Campaign 2000: The Bush Rolodex
You're the wildly popular Governor of Texas, the alpha dog in the G.O.P.'s presidential Iditarod, running 15 points ahead of Al Gore in the polls. It all looks perfect, except for those three small matters you can't do anything about: you look like your father, you sound like your father, and you're just one Herbert shy of sharing the old man's four-part name.
That name recognition isn't all bad--it helped make George Walker Bush the front runner--but he knows it won't take him where he wants to go. And so, at a time when he isn't saying much of anything else, George W. is working hard to signal that he's his own man. This is a neat trick in a family and country that value loyalty but worship winners. Which is why just about every time the Governor sits down with a group of pilgrims to Austin, he makes an important safety announcement. "This is not going to be George H.W. Bush, Part 2," he says. "It's going to be George W. Bush, Part 1."
In fact, George W.'s Rolodex isn't that different from his dad's. It's getting hard to keep count of all the veterans of the old Bush Administration who are now house-hunting in west Austin. But what's most striking about the selection the Governor has made from his father's staff is how shrewdly he has chosen. In nearly every case, Bush has tapped the young and the restless, the men and women who were most frustrated with President Bush's do-nothing approach to domestic policy. In the Bush White House, they were known as the Underground, the muscular and instinctive politicians who were more libertarian and diverse than the milkmen on whom the elder Bush relied. And they chafed during the late 1980s and early 1990s as the Republican Party alienated women and minorities. "This is the revenge of the deputies," says a veteran Bush aide. "These are the idealists who wanted to do more."

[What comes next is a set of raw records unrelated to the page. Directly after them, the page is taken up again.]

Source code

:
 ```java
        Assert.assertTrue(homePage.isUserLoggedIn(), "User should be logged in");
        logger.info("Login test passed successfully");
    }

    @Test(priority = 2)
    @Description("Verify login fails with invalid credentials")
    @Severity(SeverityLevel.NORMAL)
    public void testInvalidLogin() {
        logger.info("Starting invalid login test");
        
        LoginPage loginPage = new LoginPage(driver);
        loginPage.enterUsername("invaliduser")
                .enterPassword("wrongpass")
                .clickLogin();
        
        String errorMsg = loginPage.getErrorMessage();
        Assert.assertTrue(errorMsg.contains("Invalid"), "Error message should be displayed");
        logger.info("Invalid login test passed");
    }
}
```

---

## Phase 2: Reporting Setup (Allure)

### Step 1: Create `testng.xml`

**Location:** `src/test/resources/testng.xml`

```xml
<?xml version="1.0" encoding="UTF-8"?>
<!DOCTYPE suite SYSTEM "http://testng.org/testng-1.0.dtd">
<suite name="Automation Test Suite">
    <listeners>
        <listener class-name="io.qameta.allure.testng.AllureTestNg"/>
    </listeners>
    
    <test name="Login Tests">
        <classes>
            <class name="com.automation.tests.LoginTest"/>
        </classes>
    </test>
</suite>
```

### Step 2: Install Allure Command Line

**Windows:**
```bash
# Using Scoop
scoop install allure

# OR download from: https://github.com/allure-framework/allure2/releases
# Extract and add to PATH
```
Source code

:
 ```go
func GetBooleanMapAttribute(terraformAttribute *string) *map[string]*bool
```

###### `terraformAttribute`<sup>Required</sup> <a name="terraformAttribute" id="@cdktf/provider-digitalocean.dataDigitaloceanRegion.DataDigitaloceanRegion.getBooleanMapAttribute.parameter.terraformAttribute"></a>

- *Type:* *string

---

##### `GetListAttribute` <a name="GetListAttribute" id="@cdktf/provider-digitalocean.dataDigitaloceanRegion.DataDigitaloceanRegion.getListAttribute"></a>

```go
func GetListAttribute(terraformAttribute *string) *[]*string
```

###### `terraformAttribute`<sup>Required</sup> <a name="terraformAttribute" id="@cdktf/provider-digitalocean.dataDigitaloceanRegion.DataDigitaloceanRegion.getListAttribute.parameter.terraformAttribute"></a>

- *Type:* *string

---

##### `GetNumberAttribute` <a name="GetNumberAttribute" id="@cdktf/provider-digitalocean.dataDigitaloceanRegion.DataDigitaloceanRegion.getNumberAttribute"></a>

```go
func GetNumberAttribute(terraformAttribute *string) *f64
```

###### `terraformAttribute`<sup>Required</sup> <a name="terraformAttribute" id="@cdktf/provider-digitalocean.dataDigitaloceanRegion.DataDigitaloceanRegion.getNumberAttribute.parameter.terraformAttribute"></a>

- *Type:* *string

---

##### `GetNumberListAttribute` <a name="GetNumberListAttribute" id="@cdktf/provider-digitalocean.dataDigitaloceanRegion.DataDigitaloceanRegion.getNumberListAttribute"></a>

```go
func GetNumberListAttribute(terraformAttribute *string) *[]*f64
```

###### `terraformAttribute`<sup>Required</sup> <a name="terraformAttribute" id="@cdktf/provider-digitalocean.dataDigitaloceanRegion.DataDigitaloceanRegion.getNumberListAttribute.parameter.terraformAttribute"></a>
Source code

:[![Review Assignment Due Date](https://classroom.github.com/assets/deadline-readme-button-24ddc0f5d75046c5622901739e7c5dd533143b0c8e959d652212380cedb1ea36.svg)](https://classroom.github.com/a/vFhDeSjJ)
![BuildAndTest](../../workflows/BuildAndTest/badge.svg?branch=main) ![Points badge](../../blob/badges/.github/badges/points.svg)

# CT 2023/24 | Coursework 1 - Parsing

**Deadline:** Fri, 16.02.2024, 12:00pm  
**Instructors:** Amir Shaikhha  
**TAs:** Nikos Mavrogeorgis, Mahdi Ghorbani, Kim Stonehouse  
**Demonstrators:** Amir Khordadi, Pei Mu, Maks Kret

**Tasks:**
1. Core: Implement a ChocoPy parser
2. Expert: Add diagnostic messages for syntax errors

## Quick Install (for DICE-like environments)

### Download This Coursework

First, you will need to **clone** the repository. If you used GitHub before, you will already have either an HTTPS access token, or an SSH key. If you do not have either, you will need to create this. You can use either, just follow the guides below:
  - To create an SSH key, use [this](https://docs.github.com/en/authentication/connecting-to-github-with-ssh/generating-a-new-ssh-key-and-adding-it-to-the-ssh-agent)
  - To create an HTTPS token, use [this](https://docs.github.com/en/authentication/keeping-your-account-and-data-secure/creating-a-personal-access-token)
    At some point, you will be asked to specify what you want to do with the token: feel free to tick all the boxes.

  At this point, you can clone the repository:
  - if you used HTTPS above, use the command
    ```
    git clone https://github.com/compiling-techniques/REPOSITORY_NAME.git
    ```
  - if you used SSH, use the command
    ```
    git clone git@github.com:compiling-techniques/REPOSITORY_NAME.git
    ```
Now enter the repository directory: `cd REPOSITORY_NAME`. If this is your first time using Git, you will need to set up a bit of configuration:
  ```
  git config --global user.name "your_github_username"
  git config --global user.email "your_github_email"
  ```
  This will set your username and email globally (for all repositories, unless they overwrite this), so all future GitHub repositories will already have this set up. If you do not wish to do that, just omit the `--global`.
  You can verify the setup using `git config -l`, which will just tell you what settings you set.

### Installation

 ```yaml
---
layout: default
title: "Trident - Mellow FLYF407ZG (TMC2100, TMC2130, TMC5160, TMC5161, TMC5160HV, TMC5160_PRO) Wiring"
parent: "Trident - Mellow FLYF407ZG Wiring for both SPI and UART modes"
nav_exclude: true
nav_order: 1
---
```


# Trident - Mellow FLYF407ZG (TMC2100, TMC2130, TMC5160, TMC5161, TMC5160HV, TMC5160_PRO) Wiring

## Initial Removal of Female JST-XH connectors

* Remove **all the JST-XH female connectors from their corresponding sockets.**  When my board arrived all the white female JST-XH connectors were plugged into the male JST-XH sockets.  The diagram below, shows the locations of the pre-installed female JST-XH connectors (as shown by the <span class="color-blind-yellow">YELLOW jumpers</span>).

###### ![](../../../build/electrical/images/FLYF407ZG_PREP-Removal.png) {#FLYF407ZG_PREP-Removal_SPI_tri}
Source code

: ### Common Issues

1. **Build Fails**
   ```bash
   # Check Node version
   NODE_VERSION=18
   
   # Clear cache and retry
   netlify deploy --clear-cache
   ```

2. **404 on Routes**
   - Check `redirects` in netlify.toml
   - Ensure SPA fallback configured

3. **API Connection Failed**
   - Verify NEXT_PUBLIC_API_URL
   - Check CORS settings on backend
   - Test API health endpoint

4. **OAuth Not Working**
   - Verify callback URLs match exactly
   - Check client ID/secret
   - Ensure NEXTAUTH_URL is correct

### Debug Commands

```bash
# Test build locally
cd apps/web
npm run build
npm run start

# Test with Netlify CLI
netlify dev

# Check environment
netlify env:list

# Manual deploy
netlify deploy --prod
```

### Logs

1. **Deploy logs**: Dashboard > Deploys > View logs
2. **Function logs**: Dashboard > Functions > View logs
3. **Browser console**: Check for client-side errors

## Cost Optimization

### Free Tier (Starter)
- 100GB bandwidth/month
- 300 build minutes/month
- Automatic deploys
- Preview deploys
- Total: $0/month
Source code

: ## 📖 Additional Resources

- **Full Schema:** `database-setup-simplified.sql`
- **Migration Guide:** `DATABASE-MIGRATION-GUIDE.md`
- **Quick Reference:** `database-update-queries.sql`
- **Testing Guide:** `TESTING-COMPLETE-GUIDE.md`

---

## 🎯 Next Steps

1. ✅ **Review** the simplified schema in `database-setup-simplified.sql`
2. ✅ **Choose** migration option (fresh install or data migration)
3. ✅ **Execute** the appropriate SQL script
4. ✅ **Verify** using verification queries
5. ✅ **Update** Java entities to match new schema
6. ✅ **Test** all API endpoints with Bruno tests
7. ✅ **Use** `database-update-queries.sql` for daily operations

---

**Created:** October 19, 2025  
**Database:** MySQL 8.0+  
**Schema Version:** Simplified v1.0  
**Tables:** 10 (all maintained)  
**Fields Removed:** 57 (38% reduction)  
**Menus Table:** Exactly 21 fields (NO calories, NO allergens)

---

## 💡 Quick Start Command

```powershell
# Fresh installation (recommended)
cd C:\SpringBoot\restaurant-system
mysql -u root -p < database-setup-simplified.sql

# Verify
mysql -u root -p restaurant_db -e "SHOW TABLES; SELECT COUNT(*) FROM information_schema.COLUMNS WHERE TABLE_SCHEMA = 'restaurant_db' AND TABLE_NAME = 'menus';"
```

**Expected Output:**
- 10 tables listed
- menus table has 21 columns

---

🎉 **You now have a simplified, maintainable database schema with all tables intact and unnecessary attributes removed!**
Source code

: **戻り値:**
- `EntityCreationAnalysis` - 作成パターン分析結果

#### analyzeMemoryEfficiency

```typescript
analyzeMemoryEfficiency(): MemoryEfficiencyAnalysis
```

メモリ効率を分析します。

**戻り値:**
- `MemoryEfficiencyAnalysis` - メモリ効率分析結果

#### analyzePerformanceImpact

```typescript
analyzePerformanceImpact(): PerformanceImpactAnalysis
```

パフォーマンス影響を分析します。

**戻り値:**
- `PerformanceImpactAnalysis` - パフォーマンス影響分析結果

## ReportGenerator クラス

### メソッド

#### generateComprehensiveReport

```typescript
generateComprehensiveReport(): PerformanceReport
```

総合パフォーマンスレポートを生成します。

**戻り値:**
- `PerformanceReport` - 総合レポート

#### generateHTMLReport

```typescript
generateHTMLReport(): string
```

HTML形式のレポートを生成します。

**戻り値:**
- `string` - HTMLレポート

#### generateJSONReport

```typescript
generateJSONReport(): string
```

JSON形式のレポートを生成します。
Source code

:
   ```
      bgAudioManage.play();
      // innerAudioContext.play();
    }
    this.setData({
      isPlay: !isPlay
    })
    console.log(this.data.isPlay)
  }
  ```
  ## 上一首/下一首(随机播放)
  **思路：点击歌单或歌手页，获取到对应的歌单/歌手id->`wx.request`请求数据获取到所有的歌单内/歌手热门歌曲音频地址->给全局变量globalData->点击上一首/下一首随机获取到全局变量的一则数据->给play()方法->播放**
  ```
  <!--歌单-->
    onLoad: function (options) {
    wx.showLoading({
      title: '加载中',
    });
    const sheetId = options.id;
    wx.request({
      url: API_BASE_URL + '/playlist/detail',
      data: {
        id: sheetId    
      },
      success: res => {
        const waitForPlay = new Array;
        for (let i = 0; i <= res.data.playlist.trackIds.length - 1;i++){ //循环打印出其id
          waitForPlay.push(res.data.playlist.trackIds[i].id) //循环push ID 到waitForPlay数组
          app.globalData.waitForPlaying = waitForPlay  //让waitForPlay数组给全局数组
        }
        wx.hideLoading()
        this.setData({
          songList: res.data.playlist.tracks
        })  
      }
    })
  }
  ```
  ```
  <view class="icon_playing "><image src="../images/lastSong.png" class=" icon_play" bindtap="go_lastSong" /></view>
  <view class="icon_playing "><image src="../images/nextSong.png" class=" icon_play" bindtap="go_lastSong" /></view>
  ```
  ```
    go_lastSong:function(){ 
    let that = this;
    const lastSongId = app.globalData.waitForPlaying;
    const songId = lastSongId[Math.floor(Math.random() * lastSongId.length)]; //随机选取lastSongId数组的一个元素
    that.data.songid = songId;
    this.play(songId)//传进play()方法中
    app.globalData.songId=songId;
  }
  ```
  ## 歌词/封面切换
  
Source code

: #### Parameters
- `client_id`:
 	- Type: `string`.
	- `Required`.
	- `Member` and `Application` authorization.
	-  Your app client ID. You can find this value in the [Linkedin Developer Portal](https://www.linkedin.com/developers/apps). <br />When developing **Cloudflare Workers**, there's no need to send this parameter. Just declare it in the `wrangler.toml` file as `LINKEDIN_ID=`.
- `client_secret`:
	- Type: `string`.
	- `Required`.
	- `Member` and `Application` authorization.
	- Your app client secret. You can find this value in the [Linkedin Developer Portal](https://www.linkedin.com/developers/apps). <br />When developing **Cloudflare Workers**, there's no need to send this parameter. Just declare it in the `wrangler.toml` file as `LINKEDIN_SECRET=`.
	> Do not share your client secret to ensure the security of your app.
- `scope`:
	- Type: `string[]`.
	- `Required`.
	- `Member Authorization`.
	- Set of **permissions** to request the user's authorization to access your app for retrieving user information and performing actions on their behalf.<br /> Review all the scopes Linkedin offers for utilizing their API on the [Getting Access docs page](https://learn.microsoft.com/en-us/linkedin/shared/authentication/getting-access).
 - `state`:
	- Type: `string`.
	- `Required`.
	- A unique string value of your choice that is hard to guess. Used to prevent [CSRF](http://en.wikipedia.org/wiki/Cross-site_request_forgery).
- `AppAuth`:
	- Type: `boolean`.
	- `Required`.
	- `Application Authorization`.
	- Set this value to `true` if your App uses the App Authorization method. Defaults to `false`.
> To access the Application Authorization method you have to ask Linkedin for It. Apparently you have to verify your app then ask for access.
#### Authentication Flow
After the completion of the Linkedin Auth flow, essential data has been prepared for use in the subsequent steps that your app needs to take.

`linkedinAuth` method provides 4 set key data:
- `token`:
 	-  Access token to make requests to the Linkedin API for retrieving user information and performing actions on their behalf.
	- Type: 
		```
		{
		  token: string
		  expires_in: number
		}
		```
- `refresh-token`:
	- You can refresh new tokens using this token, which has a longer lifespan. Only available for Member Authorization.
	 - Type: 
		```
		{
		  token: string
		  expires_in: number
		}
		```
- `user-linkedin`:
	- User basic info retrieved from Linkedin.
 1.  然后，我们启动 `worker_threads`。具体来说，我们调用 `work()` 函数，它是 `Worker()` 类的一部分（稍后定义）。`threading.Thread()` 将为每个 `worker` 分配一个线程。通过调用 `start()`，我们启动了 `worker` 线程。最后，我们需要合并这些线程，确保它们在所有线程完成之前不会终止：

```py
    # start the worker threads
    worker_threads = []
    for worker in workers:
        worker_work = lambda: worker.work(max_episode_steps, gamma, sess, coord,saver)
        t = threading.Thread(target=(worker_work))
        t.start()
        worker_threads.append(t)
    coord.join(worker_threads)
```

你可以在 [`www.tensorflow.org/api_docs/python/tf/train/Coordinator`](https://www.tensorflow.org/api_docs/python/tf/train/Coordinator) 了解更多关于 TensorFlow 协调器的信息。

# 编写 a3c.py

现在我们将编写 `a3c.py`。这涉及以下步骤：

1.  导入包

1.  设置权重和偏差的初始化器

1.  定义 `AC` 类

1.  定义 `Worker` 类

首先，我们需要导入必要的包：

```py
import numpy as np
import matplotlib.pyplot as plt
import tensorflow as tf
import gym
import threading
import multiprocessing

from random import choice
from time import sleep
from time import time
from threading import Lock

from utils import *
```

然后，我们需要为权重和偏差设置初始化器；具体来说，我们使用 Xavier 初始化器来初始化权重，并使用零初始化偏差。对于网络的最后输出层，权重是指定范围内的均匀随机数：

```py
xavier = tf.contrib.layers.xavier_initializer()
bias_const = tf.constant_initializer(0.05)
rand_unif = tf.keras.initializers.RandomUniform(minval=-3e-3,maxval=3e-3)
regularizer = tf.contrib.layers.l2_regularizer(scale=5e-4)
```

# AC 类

These people mirror Bush, his backers say. Like them, he trusts his gut, takes risks and casts a wide net for advice. He'll need all he can get, because when he finally breaks his policy silence, he'll have to make the case for evicting a party that might as well change its name to Dow 10,000. "This has been the cotton-candy decade," says Bush's chief economic adviser, Larry Lindsey, taste-testing a theme last week. "It's mostly spin, all sweet and no sweat. Yes, people are happy, but...we've let Social Security stagnate, Medicare fester and our national defenses deteriorate."
The G.O.P. has no ideological box big enough to hold the people Bush has gathered; conservatives of every stripe are pitching in. Lindsey, for example, may be a tax-cutting supply sider, but he spent his time at the Federal Reserve fighting inner-city red lining by major banks. Al Hubbard, a onetime deputy chief of staff to Dan Quayle, pushed for massive deregulation of business during the 1990 recession and now squires kindred spirits to Austin. Fred Steeper, the Republican pollster with the best fingertip feel for independents, is likely to be back for his third George W. campaign, even though, Steeper says, Bush never had him take a poll during his first four years in office because, "he likes to do what he thinks is right."